Texto proporcionado
━━━

La comitiva se alejó. Los comentarios más diversos se oían a los que continuaban presos. El abogado esperaba que no le condenaran a la pena capital. El Hno. Jaime Hilario permanecía inflexible en su resolución de no negar su calidad de religioso. El abogado le insistió inútilmente que dijera era sólo hortelano del convento.
Consiguió que el Hno. Cirilo Julián acompañase al futuro mártir, so pretexto de repetirle al oído lo que le preguntara el Tribunal. Poco tiempo después pisaban tierra firme los dos hijos de san Juan Bautista de la Salle. Sin duda, los seguía éste contemplando desde el Cielo con íntima satisfacción de verlos avanzar, resueltos a confesar a Cristo hasta el fin.
Esposaron al Hno. Jaime Hilario con otro religioso claretiano, y así maniatados y custodiados por la policía, recorrieron los dos o tres kilómetros que separaban el puerto tarraconense del Seminario.
Ni que decir tiene la humillación que sentirían los dos héroes al atravesar de este modo la ciudad en medio de un gentío inmenso, que los contemplaba, ora con burla, ora con compasión o mera curiosidad.
La muchedumbre que los esperaba se apiñaba en los alrededores del Seminario. Los reos pasaron entre ella. Los condujeron a una sala contigua al salón de actos, donde iban a ser juzgados.
El Tribunal parecía tenerlo todo estudiado para hacer más espectacular la condena del Hermano. Condenaron a treinta años de cárcel al claretiano por criado de curas y frailes.
Mientras se desarrollaba este juicio, el defensor trataba de persuadir al Hno. Jaime Hilario para que se hiciese pasar por hortelano del convento de Cambrils. Pero él, tomando un papel, escribió resueltamente: Diré la verdad en todo.
Había llegado el gran momento. Con mal contenido y satánico regocijo, vociferó el presidente: Audiencia pública.
Cedieron las puertas ante la avalancha humana. Después de reñidos forcejeos, tomaron al asalto los primeros puestos, para ver y oír mejor cuanto allí iba a desarrollarse. Momentos después el salón estaba abarrotado de espectadores; hasta las tribunas y los pasillos se hallaban completamente llenos de gentes.

━━━

Fragmentos de datos

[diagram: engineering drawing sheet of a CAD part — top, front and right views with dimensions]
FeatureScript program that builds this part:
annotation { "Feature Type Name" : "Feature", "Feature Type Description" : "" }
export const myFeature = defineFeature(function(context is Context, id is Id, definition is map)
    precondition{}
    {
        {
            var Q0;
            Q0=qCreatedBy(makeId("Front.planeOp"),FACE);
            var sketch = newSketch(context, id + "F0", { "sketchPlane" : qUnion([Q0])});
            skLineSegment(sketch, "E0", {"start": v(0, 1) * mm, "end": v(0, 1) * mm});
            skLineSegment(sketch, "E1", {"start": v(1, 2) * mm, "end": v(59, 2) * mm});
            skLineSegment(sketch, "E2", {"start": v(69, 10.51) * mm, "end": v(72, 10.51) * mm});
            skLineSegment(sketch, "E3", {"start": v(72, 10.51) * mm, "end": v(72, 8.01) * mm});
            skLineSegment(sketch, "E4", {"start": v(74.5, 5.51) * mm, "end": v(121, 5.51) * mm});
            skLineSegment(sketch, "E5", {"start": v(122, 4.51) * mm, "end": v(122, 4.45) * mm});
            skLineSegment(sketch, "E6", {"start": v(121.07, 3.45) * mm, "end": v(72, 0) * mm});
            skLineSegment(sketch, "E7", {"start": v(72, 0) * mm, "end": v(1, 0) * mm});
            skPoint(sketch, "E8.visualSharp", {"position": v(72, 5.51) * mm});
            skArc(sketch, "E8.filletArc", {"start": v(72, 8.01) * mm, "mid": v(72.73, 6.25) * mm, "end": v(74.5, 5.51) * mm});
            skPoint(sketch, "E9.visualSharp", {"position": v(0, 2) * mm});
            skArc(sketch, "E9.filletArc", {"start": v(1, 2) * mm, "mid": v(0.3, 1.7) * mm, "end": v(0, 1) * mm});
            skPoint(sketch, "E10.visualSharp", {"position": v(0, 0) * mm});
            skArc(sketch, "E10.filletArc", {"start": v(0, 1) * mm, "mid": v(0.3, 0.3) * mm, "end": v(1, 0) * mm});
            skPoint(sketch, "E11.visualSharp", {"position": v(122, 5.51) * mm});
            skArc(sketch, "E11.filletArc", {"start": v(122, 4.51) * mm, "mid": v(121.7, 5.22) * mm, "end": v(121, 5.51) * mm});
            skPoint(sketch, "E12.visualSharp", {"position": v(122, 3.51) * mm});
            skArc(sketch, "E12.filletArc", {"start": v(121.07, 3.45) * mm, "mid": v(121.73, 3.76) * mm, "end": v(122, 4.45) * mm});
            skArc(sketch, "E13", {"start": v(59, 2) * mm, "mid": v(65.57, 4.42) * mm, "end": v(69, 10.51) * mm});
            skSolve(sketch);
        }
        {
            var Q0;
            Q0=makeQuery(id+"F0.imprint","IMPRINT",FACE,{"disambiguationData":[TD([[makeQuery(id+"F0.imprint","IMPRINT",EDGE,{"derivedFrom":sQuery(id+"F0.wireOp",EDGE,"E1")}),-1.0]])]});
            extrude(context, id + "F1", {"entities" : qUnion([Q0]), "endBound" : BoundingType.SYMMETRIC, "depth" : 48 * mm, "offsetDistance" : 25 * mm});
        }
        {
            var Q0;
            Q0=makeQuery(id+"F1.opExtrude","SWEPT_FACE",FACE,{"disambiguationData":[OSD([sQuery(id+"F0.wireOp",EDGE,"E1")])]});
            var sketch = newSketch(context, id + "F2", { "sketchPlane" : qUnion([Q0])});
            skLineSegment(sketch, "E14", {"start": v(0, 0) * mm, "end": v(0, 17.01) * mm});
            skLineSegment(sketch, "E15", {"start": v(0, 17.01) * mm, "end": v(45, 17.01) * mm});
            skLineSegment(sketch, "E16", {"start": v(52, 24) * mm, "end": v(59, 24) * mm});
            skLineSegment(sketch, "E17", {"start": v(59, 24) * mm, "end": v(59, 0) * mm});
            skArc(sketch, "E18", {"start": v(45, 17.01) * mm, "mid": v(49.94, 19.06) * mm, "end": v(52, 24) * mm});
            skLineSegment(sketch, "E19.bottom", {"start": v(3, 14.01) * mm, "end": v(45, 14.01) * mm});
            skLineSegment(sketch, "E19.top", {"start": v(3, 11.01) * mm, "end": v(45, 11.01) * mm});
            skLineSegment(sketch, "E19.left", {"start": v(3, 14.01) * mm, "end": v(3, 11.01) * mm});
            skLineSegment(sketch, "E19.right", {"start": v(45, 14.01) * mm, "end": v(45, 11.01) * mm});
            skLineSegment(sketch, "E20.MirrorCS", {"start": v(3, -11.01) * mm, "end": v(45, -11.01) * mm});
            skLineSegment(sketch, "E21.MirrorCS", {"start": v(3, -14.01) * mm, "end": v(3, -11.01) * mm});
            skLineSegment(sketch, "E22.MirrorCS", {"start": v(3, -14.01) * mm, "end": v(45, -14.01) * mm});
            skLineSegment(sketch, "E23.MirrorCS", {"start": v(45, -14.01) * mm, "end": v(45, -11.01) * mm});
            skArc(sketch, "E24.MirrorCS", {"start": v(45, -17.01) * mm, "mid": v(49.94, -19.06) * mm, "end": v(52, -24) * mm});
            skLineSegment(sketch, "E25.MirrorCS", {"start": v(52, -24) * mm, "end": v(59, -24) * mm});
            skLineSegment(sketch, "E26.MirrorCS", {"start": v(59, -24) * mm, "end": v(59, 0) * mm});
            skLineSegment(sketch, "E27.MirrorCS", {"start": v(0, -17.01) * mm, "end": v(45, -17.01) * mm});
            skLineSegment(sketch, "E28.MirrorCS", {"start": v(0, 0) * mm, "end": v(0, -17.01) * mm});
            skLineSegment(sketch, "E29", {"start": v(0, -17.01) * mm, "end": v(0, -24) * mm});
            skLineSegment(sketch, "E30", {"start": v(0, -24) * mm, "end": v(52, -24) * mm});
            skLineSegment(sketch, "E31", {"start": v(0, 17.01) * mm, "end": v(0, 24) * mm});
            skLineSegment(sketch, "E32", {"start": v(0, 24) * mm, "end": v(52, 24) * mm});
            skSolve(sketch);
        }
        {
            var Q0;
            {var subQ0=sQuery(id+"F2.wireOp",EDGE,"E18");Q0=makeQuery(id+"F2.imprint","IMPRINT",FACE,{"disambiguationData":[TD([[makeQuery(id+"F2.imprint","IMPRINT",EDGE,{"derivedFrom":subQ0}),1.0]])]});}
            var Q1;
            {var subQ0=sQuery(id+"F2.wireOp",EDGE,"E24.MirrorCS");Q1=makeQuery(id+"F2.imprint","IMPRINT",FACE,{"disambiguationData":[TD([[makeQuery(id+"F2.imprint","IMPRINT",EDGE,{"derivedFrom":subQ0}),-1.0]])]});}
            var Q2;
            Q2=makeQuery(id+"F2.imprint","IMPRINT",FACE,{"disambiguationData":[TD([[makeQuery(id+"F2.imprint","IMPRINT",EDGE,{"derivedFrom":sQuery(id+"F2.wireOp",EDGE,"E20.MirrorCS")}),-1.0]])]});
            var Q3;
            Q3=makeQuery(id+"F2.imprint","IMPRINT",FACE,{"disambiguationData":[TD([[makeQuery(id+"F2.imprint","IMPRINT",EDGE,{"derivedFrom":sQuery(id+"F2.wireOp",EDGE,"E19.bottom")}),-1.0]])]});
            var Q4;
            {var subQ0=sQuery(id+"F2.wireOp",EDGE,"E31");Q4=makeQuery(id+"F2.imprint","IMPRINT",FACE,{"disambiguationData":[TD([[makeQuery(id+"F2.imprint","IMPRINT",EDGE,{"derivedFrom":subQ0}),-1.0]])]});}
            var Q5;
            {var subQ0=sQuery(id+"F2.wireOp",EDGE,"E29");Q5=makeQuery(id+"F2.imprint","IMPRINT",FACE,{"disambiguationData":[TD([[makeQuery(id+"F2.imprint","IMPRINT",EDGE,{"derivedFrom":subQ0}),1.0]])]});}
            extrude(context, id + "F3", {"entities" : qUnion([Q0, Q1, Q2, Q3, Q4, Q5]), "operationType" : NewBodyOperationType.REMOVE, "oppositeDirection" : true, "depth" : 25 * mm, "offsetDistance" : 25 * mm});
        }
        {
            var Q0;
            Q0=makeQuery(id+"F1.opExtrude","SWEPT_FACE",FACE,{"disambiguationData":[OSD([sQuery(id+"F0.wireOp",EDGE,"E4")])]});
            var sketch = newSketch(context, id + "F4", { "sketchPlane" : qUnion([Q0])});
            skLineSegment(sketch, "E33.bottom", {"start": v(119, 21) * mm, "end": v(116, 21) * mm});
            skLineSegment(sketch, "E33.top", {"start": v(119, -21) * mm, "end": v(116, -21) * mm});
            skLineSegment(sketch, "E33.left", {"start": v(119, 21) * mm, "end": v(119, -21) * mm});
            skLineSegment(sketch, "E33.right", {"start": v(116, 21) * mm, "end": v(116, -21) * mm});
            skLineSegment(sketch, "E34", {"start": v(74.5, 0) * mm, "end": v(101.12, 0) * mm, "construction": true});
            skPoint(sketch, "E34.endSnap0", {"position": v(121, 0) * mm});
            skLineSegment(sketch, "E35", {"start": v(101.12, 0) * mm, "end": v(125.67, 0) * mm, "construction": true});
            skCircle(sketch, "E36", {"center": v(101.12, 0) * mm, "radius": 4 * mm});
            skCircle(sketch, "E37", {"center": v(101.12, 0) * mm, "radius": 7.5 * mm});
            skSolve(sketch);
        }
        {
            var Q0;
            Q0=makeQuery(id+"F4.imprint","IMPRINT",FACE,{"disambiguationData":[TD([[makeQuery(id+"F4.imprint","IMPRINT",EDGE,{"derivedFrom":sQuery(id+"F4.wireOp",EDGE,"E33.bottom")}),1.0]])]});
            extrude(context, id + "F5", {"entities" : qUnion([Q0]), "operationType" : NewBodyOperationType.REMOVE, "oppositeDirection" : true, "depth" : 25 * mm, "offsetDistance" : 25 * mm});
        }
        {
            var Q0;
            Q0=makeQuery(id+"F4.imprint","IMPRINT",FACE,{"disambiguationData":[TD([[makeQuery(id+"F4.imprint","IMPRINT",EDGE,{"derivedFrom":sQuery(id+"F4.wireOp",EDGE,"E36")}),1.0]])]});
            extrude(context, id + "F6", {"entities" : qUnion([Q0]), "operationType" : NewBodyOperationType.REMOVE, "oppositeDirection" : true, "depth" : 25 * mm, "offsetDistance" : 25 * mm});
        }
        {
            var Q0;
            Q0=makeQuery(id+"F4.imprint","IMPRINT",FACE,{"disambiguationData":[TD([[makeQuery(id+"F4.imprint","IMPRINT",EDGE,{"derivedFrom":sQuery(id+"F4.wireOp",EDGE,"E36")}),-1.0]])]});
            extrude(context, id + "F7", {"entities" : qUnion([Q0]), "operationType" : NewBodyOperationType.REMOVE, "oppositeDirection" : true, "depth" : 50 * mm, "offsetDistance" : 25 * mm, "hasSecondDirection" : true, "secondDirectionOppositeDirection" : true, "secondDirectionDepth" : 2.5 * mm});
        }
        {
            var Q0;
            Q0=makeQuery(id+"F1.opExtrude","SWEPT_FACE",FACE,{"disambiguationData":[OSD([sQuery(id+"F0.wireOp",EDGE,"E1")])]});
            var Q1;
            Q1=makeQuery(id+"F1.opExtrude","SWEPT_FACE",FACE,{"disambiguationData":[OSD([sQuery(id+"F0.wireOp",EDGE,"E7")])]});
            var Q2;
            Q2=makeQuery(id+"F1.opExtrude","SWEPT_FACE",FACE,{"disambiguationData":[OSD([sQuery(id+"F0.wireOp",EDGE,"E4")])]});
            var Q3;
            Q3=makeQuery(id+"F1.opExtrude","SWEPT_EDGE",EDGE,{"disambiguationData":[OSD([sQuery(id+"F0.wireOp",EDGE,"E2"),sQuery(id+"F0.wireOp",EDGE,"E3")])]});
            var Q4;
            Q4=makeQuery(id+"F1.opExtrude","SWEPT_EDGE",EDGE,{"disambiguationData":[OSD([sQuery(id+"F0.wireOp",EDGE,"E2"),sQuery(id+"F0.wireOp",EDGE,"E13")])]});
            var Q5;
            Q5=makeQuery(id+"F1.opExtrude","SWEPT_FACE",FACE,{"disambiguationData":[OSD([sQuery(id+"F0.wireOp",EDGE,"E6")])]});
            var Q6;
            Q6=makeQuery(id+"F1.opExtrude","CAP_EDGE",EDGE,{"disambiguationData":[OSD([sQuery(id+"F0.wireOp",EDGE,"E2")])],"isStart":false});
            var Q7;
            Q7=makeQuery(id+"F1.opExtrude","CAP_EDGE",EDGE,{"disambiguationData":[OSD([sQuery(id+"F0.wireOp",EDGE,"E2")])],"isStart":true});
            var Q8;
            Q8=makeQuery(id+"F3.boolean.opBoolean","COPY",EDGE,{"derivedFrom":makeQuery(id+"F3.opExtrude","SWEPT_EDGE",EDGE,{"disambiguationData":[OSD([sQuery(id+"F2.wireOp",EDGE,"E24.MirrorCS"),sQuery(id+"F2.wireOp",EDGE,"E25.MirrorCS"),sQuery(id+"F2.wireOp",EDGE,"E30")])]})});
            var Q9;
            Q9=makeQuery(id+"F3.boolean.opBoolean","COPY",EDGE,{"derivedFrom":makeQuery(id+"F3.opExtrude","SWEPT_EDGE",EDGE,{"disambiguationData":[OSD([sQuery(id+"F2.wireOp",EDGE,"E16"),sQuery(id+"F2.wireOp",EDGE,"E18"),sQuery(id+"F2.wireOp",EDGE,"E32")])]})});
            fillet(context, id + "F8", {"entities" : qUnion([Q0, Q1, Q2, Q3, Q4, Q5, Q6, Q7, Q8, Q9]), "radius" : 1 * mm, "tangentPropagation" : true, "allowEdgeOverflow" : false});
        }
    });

━━━

Problema planteado
Por favor, reescribe el fragmento del texto proporcionado que arranca en las palabras "La muchedumbre que" y se detiene tras "a ser juzgados.", poniendo "multitud" en lugar de "muchedumbre".

Solución del ejercicio
La multitud que los esperaba se apiñaba en los alrededores del Seminario. Los reos pasaron entre ella. Los condujeron a una sala contigua al salón de actos, donde iban a ser juzgados.